(Items from a dataset)
[Start of section]
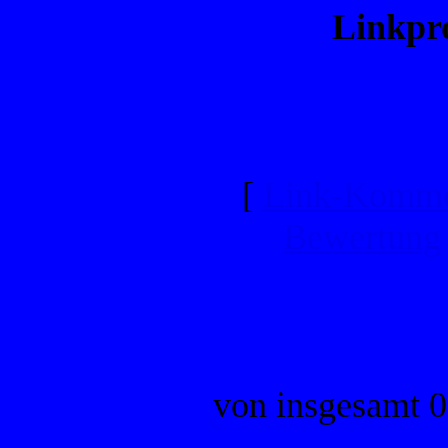
Linkpro
[
Link-Komme
Bewertung
von insgesamt 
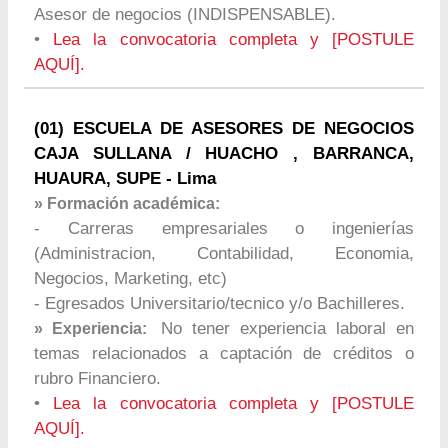
Asesor de negocios (INDISPENSABLE).
•
Lea la convocatoria completa y [POSTULE
AQUÍ].
(01) ESCUELA DE ASESORES DE NEGOCIOS
CAJA SULLANA / HUACHO , BARRANCA,
HUAURA, SUPE - Lima
» Formación académica:
- Carreras empresariales o ingenierías
(Administracion, Contabilidad, Economia,
Negocios, Marketing, etc)
- Egresados Universitario/tecnico y/o Bachilleres.
No tener experiencia laboral en
» Experiencia:
temas relacionados a captación de créditos o
rubro Financiero.
•
Lea la convocatoria completa y [POSTULE
AQUÍ].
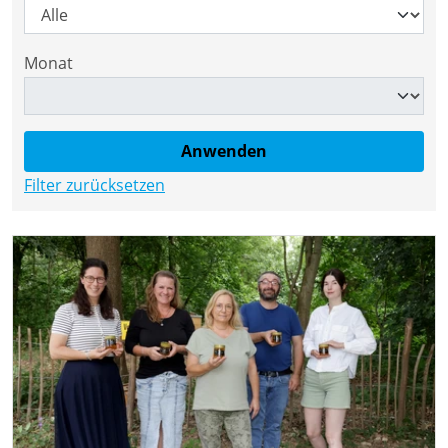
Monat
Filter zurücksetzen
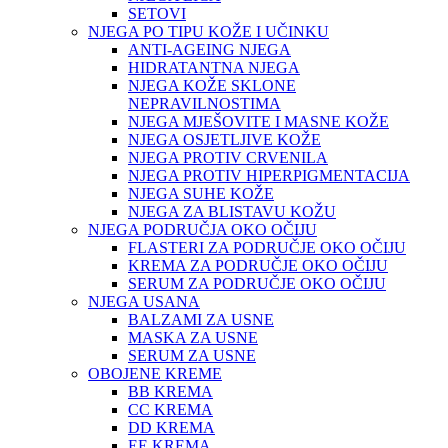
SETOVI
NJEGA PO TIPU KOŽE I UČINKU
ANTI-AGEING NJEGA
HIDRATANTNA NJEGA
NJEGA KOŽE SKLONE
NEPRAVILNOSTIMA
NJEGA MJEŠOVITE I MASNE KOŽE
NJEGA OSJETLJIVE KOŽE
NJEGA PROTIV CRVENILA
NJEGA PROTIV HIPERPIGMENTACIJA
NJEGA SUHE KOŽE
NJEGA ZA BLISTAVU KOŽU
NJEGA PODRUČJA OKO OČIJU
FLASTERI ZA PODRUČJE OKO OČIJU
KREMA ZA PODRUČJE OKO OČIJU
SERUM ZA PODRUČJE OKO OČIJU
NJEGA USANA
BALZAMI ZA USNE
MASKA ZA USNE
SERUM ZA USNE
OBOJENE KREME
BB KREMA
CC KREMA
DD KREMA
EE KREMA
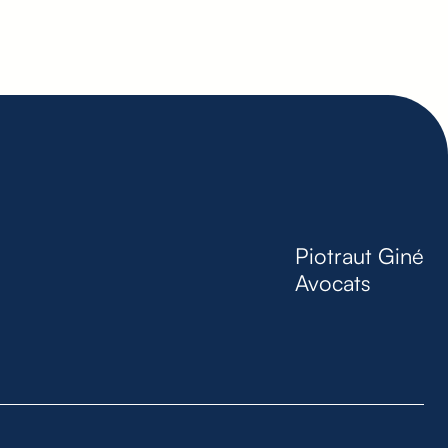
Piotraut Giné
Avocats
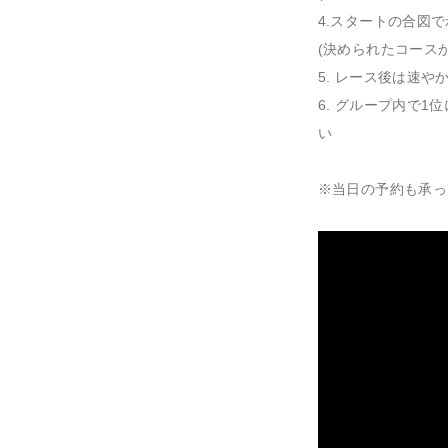
4.スタートの合図
(決められたコース
5. レース後は速
6. グループ内で
い
※当日の予約も承っ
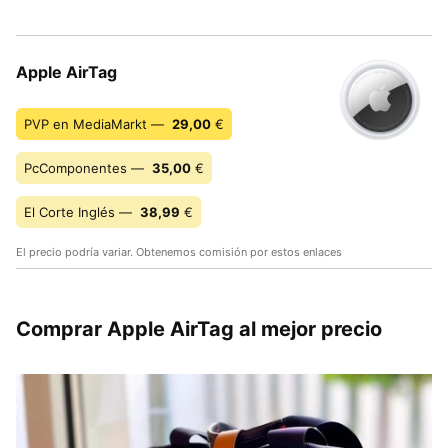
Apple AirTag
PVP en MediaMarkt —
29,00
€
PcComponentes —
35,00
€
El Corte Inglés —
38,99
€
El precio podría variar. Obtenemos comisión por estos enlaces
Comprar Apple AirTag al mejor precio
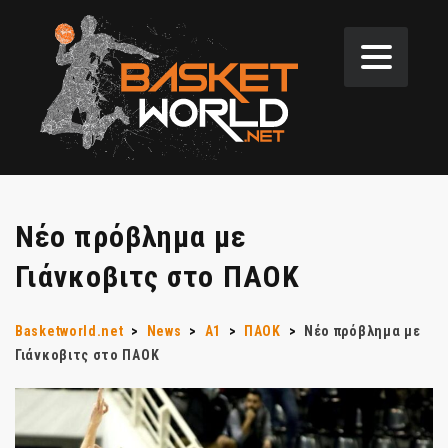
Νέο πρόβλημα με
Γιάνκοβιτς στο ΠΑΟΚ
Basketworld.net
>
News
>
Α1
>
ΠΑΟΚ
>
Νέο πρόβλημα με
Γιάνκοβιτς στο ΠΑΟΚ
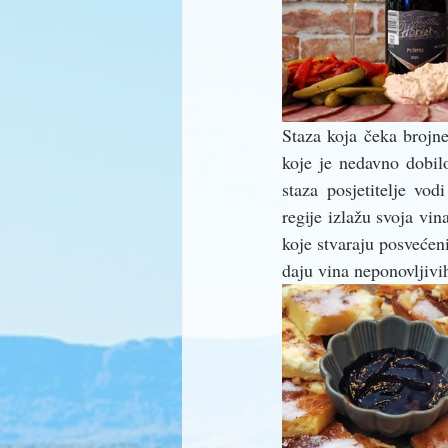
Staza koja čeka brojne
koje je nedavno dobilo
staza posjetitelje vod
regije izlažu svoja vin
koje stvaraju posvećeni
daju vina neponovljivih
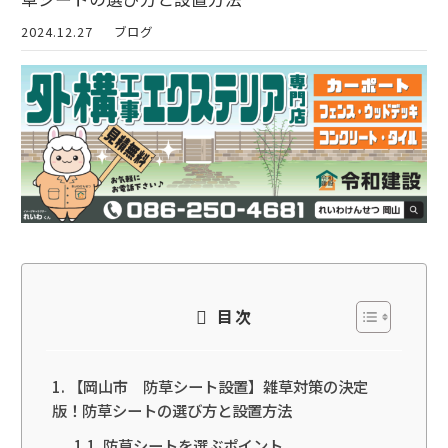
2024.12.27
ブログ
目次
【岡山市 防草シート設置】雑草対策の決定
版！防草シートの選び方と設置方法
防草シートを選ぶポイント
[End of section]
● Work item: Write out the rows above exactly, covering the stretch from the start of the rows through the line containing "daju vina neponovljivih", with the pictures left out.

● Answer to the exercise:
Linkpro
[
Link-Komme
Bewertung
von insgesamt 
Asesor de negocios (INDISPENSABLE).
•
Lea la convocatoria completa y [POSTULE
AQUÍ].
(01) ESCUELA DE ASESORES DE NEGOCIOS
CAJA SULLANA / HUACHO , BARRANCA,
HUAURA, SUPE - Lima
» Formación académica:
- Carreras empresariales o ingenierías
(Administracion, Contabilidad, Economia,
Negocios, Marketing, etc)
- Egresados Universitario/tecnico y/o Bachilleres.
No tener experiencia laboral en
» Experiencia:
temas relacionados a captación de créditos o
rubro Financiero.
•
Lea la convocatoria completa y [POSTULE
AQUÍ].
Monat
Filter zurücksetzen
SETOVI
NJEGA PO TIPU KOŽE I UČINKU
ANTI-AGEING NJEGA
HIDRATANTNA NJEGA
NJEGA KOŽE SKLONE
NEPRAVILNOSTIMA
NJEGA MJEŠOVITE I MASNE KOŽE
NJEGA OSJETLJIVE KOŽE
NJEGA PROTIV CRVENILA
NJEGA PROTIV HIPERPIGMENTACIJA
NJEGA SUHE KOŽE
NJEGA ZA BLISTAVU KOŽU
NJEGA PODRUČJA OKO OČIJU
FLASTERI ZA PODRUČJE OKO OČIJU
KREMA ZA PODRUČJE OKO OČIJU
SERUM ZA PODRUČJE OKO OČIJU
NJEGA USANA
BALZAMI ZA USNE
MASKA ZA USNE
SERUM ZA USNE
OBOJENE KREME
BB KREMA
CC KREMA
DD KREMA
EE KREMA
Piotraut Giné
Avocats
4.スタートの合図
(決められたコース
5. レース後は速
6. グループ内で
い
※当日の予約も承っ
Apple AirTag
PVP en MediaMarkt —
29,00
€
PcComponentes —
35,00
€
El Corte Inglés —
38,99
€
El precio podría variar. Obtenemos comisión por estos enlaces
Comprar Apple AirTag al mejor precio
Νέο πρόβλημα με
Γιάνκοβιτς στο ΠΑΟΚ
Basketworld.net
>
News
>
Α1
>
ΠΑΟΚ
>
Νέο πρόβλημα με
Γιάνκοβιτς στο ΠΑΟΚ
Staza koja čeka brojne
koje je nedavno dobilo
staza posjetitelje vod
regije izlažu svoja vin
koje stvaraju posvećeni
daju vina neponovljivih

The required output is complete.